# [PROBLEM TO WORK ON]
Go through the material and copy every line in which "tiene" appears.
§
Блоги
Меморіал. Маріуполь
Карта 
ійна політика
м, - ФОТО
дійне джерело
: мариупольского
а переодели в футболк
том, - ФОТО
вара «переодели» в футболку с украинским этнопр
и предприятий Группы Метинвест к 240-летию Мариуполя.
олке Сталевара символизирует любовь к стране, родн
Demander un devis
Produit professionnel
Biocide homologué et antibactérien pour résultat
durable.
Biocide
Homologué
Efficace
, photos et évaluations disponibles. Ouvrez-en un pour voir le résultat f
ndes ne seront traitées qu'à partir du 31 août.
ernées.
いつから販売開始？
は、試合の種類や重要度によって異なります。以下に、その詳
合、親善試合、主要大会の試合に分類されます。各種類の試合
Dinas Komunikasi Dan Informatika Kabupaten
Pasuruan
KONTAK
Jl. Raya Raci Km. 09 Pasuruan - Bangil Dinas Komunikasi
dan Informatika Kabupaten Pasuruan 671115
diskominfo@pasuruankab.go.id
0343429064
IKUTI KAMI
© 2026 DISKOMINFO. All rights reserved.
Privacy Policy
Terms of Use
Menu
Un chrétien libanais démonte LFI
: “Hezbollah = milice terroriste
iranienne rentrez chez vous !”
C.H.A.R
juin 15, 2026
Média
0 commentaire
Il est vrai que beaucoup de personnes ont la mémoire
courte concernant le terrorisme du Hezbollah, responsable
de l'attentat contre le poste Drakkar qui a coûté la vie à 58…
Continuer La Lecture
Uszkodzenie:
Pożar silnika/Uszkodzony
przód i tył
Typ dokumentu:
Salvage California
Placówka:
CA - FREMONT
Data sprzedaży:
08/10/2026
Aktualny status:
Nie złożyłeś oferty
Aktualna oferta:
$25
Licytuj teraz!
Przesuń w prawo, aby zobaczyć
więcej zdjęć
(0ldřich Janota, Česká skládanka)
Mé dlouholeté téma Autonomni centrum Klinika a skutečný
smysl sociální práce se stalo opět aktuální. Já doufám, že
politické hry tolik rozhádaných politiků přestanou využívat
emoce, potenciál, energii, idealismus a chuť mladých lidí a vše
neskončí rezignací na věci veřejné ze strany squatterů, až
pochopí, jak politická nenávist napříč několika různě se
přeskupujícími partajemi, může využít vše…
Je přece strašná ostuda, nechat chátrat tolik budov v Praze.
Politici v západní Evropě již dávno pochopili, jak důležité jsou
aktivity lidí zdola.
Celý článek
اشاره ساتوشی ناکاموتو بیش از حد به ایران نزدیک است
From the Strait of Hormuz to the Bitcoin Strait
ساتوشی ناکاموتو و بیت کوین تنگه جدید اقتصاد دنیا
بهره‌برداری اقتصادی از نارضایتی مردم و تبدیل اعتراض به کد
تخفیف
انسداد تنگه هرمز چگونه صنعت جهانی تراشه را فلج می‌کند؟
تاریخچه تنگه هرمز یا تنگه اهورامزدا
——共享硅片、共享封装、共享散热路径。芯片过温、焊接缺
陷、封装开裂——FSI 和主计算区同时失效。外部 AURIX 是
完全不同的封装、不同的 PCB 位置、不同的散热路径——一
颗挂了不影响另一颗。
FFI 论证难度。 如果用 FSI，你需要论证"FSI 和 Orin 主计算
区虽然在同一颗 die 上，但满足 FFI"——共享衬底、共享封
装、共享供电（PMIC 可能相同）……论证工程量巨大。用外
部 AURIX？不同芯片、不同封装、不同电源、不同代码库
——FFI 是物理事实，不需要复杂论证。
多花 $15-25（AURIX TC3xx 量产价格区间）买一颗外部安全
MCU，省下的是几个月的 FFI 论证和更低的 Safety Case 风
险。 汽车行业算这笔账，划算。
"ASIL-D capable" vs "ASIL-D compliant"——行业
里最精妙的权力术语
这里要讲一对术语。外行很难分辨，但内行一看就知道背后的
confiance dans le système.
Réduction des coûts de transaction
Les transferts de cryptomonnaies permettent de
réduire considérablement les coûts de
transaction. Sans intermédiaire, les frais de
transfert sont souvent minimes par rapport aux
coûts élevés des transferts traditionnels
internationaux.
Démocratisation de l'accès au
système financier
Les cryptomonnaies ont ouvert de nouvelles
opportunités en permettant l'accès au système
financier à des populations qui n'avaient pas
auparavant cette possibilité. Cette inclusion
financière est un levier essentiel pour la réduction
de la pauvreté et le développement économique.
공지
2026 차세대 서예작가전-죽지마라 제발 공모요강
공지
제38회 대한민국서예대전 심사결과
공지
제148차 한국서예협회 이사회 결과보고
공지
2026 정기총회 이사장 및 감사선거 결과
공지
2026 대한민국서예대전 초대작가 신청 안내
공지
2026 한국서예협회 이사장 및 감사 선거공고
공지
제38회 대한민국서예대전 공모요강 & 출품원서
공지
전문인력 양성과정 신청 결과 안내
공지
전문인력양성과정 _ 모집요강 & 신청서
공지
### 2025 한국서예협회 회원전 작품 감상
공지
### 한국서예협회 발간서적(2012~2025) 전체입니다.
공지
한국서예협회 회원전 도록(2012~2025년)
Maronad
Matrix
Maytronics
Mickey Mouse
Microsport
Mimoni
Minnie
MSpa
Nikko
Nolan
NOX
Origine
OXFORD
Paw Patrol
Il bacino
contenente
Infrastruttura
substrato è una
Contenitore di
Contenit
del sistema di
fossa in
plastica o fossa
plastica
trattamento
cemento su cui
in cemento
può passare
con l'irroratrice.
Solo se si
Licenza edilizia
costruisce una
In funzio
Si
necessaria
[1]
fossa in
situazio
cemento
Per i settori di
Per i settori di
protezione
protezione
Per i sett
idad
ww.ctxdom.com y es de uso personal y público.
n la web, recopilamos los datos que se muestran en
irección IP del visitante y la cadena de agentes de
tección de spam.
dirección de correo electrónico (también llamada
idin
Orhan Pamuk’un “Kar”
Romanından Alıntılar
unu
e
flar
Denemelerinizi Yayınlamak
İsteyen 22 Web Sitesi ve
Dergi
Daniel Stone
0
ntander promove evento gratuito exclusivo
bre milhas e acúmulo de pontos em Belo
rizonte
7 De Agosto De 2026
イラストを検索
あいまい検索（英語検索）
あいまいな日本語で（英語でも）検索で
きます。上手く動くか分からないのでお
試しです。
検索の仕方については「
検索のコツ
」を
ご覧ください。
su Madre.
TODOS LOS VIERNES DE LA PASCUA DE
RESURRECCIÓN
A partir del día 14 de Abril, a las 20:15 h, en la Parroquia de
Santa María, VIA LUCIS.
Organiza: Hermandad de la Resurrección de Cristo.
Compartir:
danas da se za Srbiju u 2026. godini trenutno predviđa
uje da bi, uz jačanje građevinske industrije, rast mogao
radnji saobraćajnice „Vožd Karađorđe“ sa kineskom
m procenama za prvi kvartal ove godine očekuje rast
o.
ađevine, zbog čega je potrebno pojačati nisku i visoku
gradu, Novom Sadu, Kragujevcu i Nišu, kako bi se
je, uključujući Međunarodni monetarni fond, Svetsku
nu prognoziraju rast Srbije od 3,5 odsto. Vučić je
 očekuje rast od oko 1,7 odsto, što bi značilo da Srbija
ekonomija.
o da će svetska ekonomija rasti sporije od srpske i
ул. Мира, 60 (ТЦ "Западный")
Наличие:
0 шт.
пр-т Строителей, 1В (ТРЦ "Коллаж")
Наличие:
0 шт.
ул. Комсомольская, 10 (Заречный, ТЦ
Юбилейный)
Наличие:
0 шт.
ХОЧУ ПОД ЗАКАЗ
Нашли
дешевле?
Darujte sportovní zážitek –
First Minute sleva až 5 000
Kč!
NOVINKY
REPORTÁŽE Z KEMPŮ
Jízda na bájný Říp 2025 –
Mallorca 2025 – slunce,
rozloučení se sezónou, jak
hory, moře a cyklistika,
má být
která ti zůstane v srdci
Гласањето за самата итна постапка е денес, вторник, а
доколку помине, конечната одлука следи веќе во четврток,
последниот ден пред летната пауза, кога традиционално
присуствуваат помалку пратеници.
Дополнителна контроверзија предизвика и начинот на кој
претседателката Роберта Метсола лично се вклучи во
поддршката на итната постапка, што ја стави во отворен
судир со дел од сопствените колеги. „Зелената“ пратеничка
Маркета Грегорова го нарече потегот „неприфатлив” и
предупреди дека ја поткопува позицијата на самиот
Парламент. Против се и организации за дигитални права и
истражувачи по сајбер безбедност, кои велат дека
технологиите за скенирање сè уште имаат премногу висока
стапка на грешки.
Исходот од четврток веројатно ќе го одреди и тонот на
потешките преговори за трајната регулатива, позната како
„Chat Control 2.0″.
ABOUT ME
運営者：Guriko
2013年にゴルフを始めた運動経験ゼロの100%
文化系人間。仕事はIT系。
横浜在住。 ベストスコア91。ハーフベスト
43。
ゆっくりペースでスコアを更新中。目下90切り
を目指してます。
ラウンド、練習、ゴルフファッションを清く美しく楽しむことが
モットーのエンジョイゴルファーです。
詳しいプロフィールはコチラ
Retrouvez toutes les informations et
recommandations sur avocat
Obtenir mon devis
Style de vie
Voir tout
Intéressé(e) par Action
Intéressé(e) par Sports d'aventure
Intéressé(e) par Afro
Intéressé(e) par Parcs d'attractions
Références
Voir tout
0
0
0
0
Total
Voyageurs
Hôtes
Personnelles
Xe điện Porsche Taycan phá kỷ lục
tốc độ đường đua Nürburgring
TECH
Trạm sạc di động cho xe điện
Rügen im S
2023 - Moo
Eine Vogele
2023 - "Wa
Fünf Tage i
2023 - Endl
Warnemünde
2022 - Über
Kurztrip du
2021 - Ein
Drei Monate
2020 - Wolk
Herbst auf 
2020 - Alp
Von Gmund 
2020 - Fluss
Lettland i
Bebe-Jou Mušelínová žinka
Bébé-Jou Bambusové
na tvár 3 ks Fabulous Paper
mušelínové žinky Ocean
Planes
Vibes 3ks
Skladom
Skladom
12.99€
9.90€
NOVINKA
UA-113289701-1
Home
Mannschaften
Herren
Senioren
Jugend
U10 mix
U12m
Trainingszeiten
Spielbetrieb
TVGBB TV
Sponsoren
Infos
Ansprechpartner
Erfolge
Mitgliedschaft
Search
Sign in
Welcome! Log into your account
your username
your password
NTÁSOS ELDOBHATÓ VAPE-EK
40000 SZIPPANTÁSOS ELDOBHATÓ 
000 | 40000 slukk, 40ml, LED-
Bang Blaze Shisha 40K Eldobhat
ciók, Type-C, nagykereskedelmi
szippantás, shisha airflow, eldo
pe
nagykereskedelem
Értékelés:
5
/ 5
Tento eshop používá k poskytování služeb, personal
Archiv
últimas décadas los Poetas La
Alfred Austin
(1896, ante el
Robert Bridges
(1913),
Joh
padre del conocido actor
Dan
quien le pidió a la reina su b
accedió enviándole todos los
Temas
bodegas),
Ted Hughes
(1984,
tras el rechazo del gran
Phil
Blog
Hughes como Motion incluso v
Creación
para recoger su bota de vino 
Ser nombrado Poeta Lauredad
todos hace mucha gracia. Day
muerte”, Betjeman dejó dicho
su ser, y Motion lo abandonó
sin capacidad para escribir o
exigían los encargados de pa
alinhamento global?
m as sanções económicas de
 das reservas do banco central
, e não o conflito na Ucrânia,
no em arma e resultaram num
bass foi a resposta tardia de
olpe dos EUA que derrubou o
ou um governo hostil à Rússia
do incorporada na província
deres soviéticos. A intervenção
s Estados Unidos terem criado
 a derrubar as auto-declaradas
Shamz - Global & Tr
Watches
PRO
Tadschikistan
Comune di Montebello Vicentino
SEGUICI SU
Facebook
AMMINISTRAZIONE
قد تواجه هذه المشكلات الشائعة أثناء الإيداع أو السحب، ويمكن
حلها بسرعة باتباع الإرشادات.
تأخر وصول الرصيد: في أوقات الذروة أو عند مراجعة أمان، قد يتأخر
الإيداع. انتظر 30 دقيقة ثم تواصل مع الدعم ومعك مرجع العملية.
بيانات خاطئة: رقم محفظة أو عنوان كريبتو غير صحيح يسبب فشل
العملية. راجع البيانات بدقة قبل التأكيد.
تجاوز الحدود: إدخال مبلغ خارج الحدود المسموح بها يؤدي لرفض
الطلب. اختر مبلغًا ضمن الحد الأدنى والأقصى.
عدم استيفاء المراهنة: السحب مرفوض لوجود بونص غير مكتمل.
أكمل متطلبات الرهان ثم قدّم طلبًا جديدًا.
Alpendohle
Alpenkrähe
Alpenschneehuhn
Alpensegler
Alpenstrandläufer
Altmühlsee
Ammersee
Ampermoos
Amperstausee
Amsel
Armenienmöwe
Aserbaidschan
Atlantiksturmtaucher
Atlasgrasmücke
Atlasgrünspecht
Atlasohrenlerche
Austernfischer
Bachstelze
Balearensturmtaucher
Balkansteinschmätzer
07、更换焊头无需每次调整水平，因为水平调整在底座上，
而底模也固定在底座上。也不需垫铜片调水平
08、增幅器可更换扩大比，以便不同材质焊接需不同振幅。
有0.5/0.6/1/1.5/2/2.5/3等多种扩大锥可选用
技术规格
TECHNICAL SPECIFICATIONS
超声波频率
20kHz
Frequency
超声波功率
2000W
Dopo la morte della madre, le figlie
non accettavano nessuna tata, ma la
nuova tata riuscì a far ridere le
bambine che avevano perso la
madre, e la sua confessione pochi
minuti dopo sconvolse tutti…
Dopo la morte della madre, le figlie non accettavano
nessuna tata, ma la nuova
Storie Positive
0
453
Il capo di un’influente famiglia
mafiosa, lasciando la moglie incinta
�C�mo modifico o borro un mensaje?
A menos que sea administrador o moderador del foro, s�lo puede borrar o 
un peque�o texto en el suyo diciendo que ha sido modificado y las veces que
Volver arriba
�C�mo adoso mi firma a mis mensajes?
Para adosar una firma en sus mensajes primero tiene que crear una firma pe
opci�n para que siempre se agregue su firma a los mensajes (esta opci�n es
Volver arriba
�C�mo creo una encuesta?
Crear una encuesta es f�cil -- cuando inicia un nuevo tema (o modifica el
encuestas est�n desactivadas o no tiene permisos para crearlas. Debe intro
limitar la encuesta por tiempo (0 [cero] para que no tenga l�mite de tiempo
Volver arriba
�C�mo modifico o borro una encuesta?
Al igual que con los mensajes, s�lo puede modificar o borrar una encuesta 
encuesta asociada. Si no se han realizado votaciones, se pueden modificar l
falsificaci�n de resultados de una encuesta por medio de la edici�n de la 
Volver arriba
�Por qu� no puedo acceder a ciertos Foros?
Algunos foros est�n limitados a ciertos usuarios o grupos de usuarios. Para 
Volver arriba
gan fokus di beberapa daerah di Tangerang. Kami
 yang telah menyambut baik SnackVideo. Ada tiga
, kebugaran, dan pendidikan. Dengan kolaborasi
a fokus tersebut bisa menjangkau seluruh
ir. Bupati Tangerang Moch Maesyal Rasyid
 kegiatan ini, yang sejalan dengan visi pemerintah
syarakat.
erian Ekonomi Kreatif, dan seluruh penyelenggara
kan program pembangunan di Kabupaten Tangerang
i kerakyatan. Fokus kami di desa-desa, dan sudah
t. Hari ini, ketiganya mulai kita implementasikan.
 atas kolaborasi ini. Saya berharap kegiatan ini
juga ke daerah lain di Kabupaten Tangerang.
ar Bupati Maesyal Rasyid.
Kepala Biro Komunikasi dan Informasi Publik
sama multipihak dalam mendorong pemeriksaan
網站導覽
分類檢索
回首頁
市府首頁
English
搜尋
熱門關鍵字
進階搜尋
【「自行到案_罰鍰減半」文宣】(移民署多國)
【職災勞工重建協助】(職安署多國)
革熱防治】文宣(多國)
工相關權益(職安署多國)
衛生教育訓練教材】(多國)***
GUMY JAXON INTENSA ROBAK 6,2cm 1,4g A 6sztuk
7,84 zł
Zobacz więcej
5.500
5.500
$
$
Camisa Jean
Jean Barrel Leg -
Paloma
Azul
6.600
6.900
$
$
§
# [COMPLETED TASK]
Para adosar una firma en sus mensajes primero tiene que crear una firma pe
encuestas est�n desactivadas o no tiene permisos para crearlas. Debe intro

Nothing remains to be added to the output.